The idea of “capturing” the experience of Alzheimer’s disease—and to what extent that can be done accurately in an opera—was discussed early and often during the production process, Beecher said. To learn more about the disease, the composer, along with librettist Hannah Moscovitch and director Joanna Settle, read many papers, watched videos online, and spoke with several experts at the Alzheimer’s Association and the University of Pennsylvania.
That being said, “I do think we realized at some point that the piece ultimately had to be about two characters. It wasn’t going to say everything there was to say about Alzheimer’s. The thing that was most striking in all the research I did, and in speaking to people, was just how much variation there is. How every case is unique,” said Beecher.
“We wanted the focus of the piece to be the experience of Alzheimer’s, and to try to get into the emotional and psychological state of someone who has Alzheimer’s. Ultimately, science can only tell us so much,” he added.

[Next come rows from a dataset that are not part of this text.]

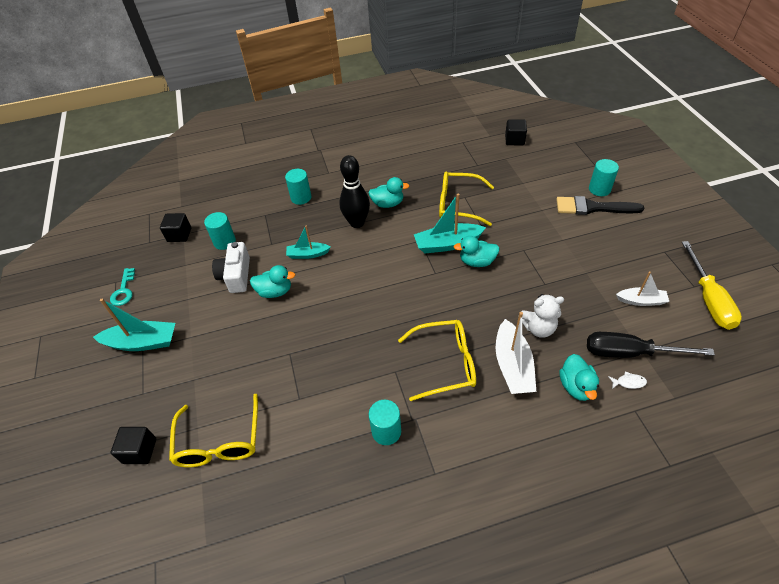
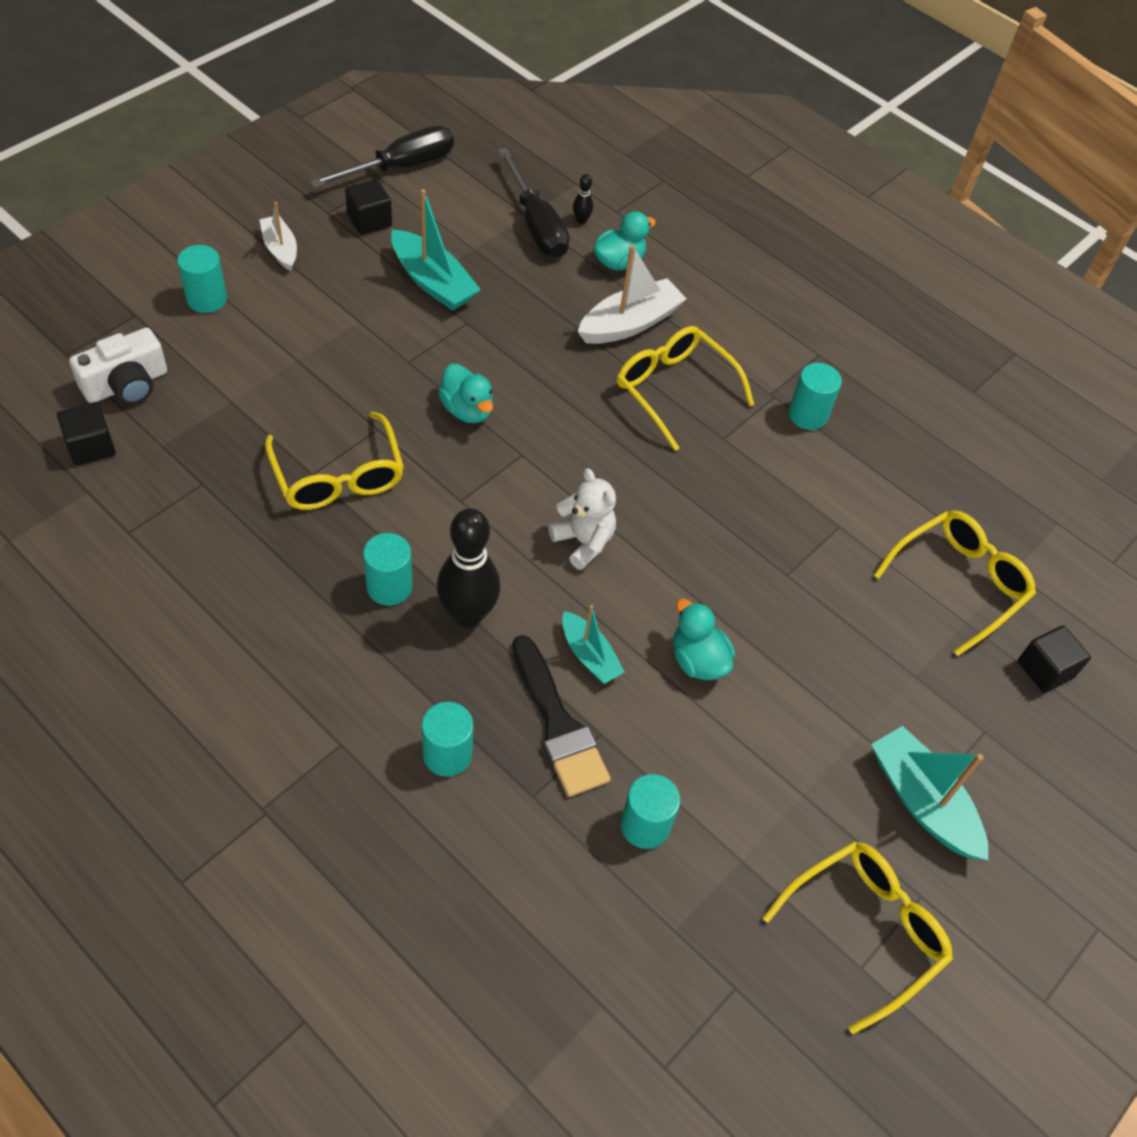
camera: 130 degrees left, 5 degrees up
turquoise key [110,268,135,306] -> yellow glasses [762,841,953,1034]
black cube [160,213,191,242] -> black cube moved to [345,179,392,235]
white camera [212,242,250,293] -> white camera moved to [69,328,167,405]
turquoise duck [368,177,410,208] -> turquoise cylinder [363,533,413,606]
turquoise boat [414,193,486,253] -> turquoise boat moved to [391,189,481,311]
white teddy bear [518,294,564,338] -> white teddy bear moved to [548,468,616,570]
black brush [556,196,644,215] -> black brush moved to [512,635,611,797]
white fish [608,371,647,389] -> black bowling pin [573,174,593,224]
white boat [616,271,669,306] -> white boat moved to [259,202,297,271]
yellow screwdriver [682,241,742,330] -> black screwdriver [310,126,454,188]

Frederica von Stade agreed: “There are common denominators, but the experience and the degree of dementia is different for every single person that has it. Above and beyond everything, this is a story about two women and their kids.”
What the cast and crew eventually fully realized was just how prevalent Alzheimer’s disease is in modern America. Being so weighted with pain and trauma, some patients and loved ones choose not to talk about the disease—which can make it seem rarer than it is. But with 5.7 million Americans currently living with Alzheimer’s, the disease and its effects are nearly ubiquitous. Learning this was instructive and powerful for the crew, Beecher said.
“We were doing a talk about [Sky on Swings] a week or two ago,” he recalled, and, at one point, director Joanna Settle said, “You know, people often wonder about your qualifications when you’re doing a piece about a specific topic. But with something like Alzheimer’s, all you really need to do is lift up your head. It’s all around you.
“That’s incredibly true,” said Beecher.